Collaborative studies using zebrafish and Drosophila have also revealed that elongation control plays an important role in the development and differentiation of the central nervous system. The expression of a large number of cell type-specific genes fluctuates dynamically during development and differentiation; therefore, a situation similar to that of immediate-early genes seems to occur.
In addition, the recent development of next-generation sequencers has made it possible to obtain detailed information on the entire genome. This has made it possible to study the behavior of Pol II and transcription factors over individual genes, which is unapproachable by biochemistry. In fact, it has become clear that the regulation of transcription elongation by DSIF and NELF is important for overall genome expression.

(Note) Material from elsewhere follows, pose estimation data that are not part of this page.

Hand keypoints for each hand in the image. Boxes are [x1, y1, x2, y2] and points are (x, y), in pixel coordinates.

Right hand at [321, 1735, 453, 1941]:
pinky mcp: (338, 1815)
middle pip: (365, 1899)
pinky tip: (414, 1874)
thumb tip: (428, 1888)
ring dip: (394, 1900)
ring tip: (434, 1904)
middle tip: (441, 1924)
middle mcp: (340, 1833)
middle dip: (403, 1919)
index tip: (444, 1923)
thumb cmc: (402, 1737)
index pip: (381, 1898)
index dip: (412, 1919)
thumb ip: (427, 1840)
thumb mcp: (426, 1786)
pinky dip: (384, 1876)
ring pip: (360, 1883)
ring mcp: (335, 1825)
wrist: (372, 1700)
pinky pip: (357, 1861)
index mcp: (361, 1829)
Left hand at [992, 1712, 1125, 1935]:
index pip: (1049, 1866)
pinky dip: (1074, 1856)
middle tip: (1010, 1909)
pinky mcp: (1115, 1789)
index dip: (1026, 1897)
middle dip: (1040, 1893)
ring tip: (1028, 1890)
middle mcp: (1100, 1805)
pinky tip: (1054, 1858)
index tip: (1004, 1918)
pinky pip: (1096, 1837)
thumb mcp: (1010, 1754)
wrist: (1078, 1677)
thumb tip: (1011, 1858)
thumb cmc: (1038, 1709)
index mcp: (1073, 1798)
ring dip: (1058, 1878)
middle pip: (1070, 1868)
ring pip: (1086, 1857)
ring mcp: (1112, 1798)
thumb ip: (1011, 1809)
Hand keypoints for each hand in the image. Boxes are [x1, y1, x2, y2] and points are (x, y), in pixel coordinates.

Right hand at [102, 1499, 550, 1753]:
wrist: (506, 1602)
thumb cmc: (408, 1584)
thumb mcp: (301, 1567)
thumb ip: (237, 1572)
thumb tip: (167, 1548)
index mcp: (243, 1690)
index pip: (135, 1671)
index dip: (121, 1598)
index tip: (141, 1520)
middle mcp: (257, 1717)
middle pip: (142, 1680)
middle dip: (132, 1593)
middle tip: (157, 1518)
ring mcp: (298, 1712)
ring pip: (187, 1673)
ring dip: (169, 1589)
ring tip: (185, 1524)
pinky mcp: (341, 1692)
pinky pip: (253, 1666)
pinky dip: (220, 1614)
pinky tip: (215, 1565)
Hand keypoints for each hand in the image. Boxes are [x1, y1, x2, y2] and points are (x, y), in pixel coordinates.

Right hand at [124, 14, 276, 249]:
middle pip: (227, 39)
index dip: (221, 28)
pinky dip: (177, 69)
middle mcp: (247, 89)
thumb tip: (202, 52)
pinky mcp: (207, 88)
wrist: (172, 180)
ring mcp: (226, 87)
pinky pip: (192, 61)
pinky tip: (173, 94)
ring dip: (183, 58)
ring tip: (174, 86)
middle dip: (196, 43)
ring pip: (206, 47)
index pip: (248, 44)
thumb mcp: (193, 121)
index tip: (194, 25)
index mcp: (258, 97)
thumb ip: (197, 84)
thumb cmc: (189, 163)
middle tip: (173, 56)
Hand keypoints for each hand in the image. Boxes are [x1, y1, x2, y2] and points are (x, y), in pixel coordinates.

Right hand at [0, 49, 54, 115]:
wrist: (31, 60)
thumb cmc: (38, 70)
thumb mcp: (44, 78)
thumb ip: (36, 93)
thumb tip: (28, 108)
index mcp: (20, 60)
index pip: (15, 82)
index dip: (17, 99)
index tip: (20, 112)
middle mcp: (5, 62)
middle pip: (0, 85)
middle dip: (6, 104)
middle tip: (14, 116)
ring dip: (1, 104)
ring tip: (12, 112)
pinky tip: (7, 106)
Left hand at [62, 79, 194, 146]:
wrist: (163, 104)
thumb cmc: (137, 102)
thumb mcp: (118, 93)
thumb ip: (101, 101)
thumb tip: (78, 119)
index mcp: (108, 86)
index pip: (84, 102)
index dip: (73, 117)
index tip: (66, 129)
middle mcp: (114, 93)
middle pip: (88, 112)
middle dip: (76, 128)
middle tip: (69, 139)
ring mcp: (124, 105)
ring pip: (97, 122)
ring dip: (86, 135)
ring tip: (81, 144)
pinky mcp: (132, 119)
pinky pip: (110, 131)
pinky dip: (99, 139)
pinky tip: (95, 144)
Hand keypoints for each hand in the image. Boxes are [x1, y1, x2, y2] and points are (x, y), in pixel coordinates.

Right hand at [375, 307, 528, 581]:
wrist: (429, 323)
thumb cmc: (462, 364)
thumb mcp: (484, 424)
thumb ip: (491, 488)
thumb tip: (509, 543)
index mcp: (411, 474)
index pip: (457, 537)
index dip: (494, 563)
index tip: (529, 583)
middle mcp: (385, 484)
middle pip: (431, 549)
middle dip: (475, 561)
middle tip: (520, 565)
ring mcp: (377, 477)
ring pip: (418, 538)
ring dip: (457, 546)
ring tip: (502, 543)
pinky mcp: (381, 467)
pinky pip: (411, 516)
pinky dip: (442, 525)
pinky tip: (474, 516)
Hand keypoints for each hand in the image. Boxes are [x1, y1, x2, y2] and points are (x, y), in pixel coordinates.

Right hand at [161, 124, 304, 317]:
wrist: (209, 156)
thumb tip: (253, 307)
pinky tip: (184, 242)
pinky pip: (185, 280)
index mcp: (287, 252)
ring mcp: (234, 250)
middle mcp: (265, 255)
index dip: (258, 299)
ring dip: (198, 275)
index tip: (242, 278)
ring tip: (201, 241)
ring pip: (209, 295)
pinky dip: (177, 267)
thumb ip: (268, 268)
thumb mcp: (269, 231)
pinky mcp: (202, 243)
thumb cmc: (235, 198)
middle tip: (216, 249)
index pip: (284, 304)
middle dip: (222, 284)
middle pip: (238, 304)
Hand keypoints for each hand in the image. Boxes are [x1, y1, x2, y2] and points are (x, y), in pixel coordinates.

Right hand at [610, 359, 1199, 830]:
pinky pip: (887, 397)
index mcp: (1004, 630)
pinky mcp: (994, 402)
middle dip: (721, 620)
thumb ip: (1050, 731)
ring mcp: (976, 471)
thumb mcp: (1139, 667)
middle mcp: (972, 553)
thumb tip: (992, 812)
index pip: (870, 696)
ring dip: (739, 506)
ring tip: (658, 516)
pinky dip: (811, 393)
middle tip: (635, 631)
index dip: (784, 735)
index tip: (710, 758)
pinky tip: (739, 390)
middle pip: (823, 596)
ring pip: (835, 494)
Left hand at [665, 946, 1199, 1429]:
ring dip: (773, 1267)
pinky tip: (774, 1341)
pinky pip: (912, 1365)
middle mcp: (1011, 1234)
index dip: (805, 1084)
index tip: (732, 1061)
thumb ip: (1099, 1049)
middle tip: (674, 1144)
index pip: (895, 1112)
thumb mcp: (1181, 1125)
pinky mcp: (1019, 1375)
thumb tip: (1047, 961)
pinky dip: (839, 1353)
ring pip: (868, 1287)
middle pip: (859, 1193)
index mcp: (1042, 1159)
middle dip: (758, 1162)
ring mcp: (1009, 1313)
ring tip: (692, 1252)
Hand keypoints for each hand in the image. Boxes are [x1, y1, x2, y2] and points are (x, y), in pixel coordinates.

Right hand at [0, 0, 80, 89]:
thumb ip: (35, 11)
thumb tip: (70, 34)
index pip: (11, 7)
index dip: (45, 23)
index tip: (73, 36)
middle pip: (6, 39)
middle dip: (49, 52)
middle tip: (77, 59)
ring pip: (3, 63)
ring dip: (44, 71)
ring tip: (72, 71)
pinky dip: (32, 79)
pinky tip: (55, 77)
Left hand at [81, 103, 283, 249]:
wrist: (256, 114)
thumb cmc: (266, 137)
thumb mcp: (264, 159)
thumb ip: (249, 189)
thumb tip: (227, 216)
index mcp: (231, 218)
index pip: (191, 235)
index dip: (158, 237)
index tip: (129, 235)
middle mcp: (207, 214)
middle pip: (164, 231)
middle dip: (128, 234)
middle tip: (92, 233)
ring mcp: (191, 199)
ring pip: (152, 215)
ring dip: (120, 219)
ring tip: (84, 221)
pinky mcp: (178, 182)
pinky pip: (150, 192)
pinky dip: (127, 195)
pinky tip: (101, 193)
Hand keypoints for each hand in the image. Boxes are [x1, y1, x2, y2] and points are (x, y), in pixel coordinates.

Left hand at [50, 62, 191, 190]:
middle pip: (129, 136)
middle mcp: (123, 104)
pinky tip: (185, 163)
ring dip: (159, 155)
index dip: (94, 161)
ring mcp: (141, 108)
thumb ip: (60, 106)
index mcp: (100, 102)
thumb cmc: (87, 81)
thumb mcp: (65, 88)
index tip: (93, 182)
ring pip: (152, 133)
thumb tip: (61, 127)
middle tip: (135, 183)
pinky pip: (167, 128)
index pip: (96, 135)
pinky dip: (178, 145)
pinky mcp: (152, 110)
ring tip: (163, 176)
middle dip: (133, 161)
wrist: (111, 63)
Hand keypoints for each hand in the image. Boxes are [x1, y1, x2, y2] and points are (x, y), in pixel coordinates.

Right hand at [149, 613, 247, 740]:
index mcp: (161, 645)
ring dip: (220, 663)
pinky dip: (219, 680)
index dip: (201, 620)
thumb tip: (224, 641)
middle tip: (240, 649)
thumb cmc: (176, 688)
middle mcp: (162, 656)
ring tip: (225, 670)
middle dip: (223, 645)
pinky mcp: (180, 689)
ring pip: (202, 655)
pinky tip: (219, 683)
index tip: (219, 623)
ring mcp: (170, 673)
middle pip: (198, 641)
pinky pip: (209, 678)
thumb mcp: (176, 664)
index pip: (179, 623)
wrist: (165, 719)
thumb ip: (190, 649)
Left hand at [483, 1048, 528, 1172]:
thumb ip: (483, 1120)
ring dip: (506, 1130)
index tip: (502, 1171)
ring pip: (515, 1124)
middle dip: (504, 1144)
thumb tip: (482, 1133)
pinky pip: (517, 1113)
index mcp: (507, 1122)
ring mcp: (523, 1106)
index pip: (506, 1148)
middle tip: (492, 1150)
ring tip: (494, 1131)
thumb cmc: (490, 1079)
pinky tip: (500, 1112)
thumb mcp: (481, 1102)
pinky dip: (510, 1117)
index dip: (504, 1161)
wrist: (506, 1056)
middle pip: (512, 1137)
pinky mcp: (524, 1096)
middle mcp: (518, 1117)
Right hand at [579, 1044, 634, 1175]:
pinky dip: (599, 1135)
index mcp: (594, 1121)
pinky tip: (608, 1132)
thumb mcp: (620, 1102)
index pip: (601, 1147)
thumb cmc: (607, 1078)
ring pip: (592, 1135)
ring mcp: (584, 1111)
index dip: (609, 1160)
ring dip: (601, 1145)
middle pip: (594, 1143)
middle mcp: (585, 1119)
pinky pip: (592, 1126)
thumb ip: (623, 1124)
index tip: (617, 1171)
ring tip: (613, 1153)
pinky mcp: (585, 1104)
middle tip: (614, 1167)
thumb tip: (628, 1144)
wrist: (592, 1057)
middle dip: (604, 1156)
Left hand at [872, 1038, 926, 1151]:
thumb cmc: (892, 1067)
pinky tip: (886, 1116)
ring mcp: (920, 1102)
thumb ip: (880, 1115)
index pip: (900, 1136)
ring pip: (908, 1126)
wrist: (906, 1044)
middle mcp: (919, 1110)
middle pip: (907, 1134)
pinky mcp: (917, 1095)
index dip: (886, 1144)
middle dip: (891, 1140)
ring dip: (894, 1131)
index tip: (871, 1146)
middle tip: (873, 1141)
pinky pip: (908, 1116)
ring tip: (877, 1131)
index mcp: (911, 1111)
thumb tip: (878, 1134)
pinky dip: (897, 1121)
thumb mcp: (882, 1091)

Regulatory mechanisms of transcription termination: how diverse transcriptomes are generated
Our lab is also actively investigating the mechanism by which transcription termination control gives rise to diverse transcriptomes. Pol II-transcribed genes have three distinct 3' end processing pathways, which are normally selected for each gene. In principle, 3' end processing is tightly coupled to transcription termination, 3' end processing inducing transcription termination. We have recently obtained evidence that factors thought to be involved in transcription initiation and elongation (NELF, CBC, Mediator, LEC, and so on) are also involved in the selection of the three processing pathways. Moreover, many genes have multiple transcription termination sites, and we are identifying and analyzing factors involved in the selection of these sites. It is likely that diverse transcriptomes are generated from the same genome in different cell types in part through the regulation of the transcription termination steps.
We are trying to address these challenges by combining genomic and transcriptomic analysis using next-generation sequencers with proteomic analysis using state-of-the-art mass spectrometry and genetic methods using CRISPR/Cas9. This is where the bioinformatics approach becomes very important.